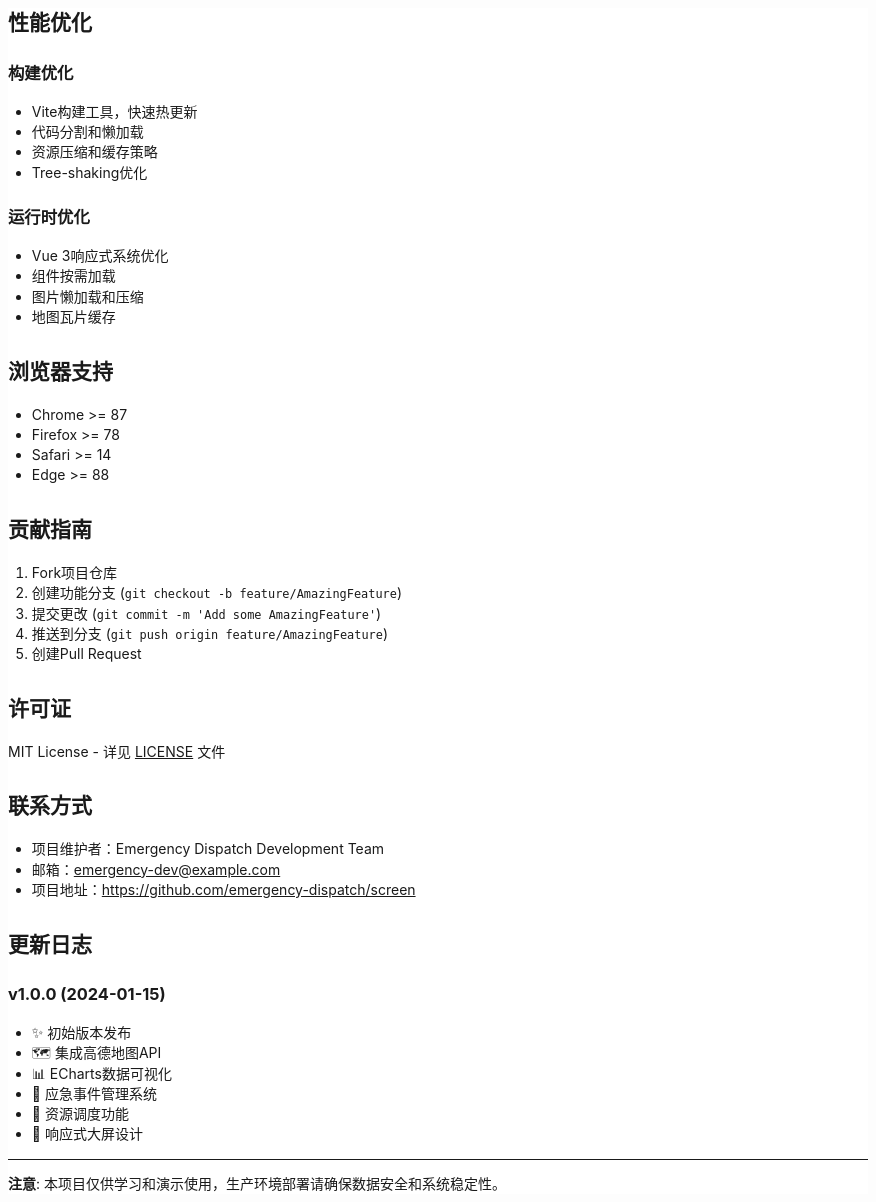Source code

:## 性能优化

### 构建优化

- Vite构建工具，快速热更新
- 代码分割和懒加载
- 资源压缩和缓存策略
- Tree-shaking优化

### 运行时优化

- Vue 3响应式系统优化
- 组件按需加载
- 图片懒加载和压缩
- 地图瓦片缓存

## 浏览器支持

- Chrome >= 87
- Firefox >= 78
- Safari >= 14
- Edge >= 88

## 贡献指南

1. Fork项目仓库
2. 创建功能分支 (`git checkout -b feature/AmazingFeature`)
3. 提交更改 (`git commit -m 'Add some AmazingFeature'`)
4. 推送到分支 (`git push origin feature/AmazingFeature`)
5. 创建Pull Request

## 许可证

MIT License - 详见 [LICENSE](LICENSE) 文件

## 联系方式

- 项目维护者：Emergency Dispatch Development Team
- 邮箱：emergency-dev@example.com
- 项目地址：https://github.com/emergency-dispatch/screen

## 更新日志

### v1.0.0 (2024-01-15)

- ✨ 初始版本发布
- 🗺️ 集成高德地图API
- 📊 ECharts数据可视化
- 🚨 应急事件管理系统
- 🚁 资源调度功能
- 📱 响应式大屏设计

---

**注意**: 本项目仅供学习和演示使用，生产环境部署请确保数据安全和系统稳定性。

...

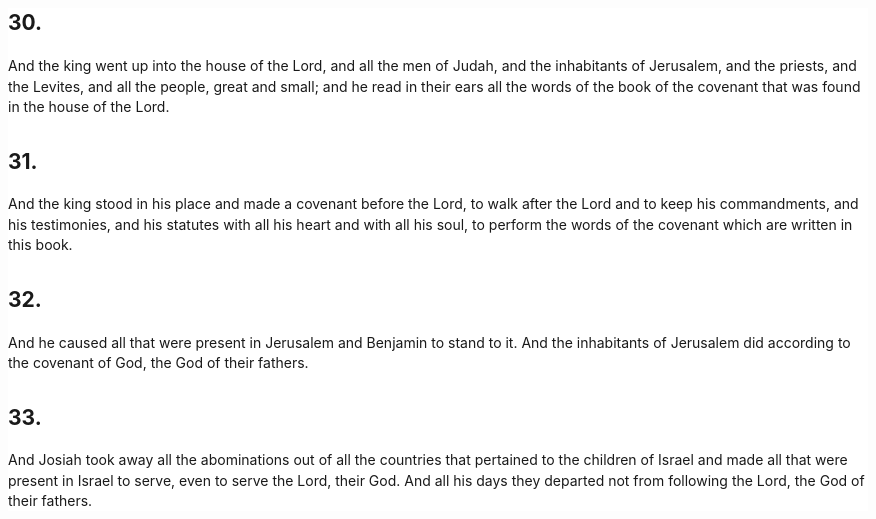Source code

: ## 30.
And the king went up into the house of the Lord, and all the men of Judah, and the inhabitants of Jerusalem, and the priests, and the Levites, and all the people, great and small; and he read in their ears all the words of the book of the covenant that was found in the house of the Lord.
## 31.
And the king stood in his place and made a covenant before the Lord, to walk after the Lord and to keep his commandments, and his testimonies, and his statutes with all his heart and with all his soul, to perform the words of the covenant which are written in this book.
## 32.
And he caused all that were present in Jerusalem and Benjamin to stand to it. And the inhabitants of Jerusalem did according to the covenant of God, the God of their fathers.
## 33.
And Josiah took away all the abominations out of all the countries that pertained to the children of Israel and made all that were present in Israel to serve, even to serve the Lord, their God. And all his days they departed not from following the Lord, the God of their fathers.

--

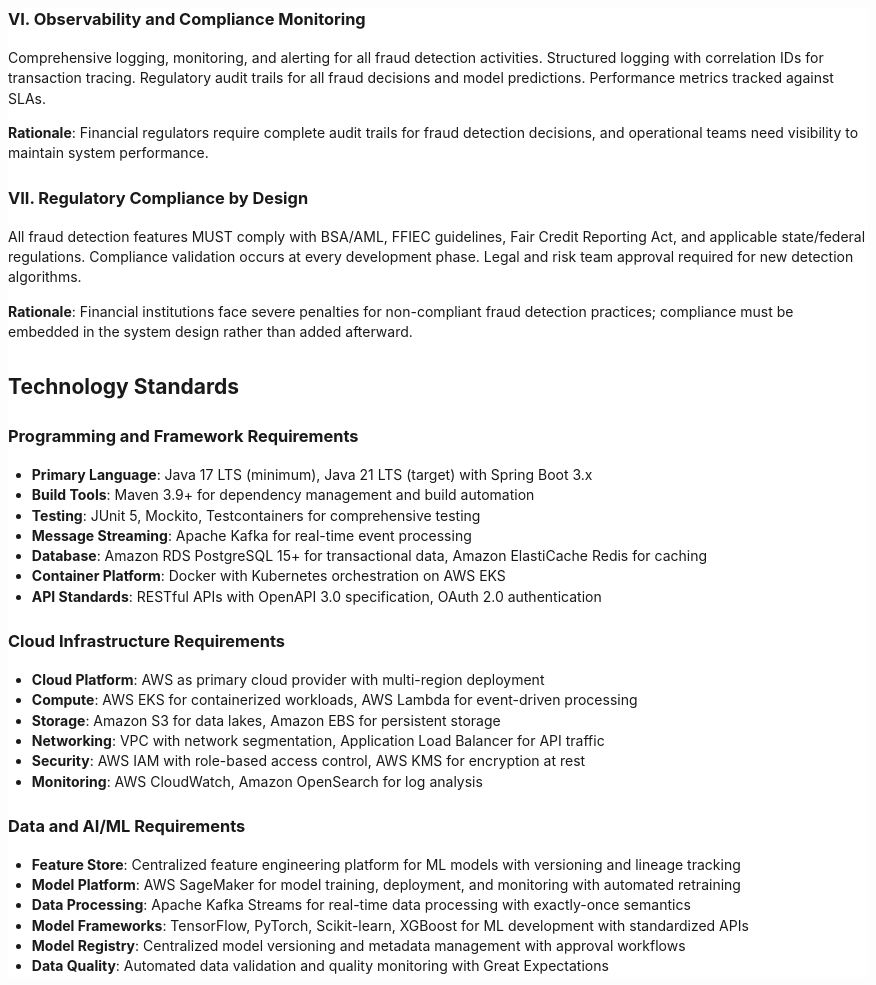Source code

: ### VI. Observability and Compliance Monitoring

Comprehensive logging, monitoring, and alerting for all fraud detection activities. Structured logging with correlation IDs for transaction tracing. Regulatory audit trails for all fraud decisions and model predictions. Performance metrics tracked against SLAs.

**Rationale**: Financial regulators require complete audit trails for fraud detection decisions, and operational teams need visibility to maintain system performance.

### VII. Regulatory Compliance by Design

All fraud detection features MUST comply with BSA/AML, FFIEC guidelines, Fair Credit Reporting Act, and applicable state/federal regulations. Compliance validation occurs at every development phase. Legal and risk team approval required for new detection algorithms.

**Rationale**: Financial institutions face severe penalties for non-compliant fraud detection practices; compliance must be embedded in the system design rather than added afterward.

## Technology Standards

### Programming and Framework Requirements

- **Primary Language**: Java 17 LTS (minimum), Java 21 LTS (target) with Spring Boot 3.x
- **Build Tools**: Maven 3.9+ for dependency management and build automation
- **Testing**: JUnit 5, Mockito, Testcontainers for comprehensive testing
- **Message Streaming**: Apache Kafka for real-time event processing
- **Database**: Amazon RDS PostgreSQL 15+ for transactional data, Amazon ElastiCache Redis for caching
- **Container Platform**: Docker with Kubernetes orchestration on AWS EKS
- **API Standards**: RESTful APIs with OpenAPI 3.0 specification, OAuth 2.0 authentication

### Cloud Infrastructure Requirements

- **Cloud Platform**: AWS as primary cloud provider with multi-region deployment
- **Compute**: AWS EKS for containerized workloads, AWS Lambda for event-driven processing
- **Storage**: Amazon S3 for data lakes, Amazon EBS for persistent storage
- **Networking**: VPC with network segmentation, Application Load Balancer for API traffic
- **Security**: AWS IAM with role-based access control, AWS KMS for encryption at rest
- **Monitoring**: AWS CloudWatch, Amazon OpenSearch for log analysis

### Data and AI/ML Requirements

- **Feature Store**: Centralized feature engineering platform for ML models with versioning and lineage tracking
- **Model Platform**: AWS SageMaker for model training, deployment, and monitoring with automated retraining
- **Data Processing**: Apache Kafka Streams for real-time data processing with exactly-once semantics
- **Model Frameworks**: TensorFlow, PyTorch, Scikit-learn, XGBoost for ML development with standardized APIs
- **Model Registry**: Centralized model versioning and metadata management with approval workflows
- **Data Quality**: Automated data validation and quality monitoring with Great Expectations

> [What you should do]: Please pull out every line in the rows above that contains the word "decisions".

> [Exercise output]:
Comprehensive logging, monitoring, and alerting for all fraud detection activities. Structured logging with correlation IDs for transaction tracing. Regulatory audit trails for all fraud decisions and model predictions. Performance metrics tracked against SLAs.
**Rationale**: Financial regulators require complete audit trails for fraud detection decisions, and operational teams need visibility to maintain system performance.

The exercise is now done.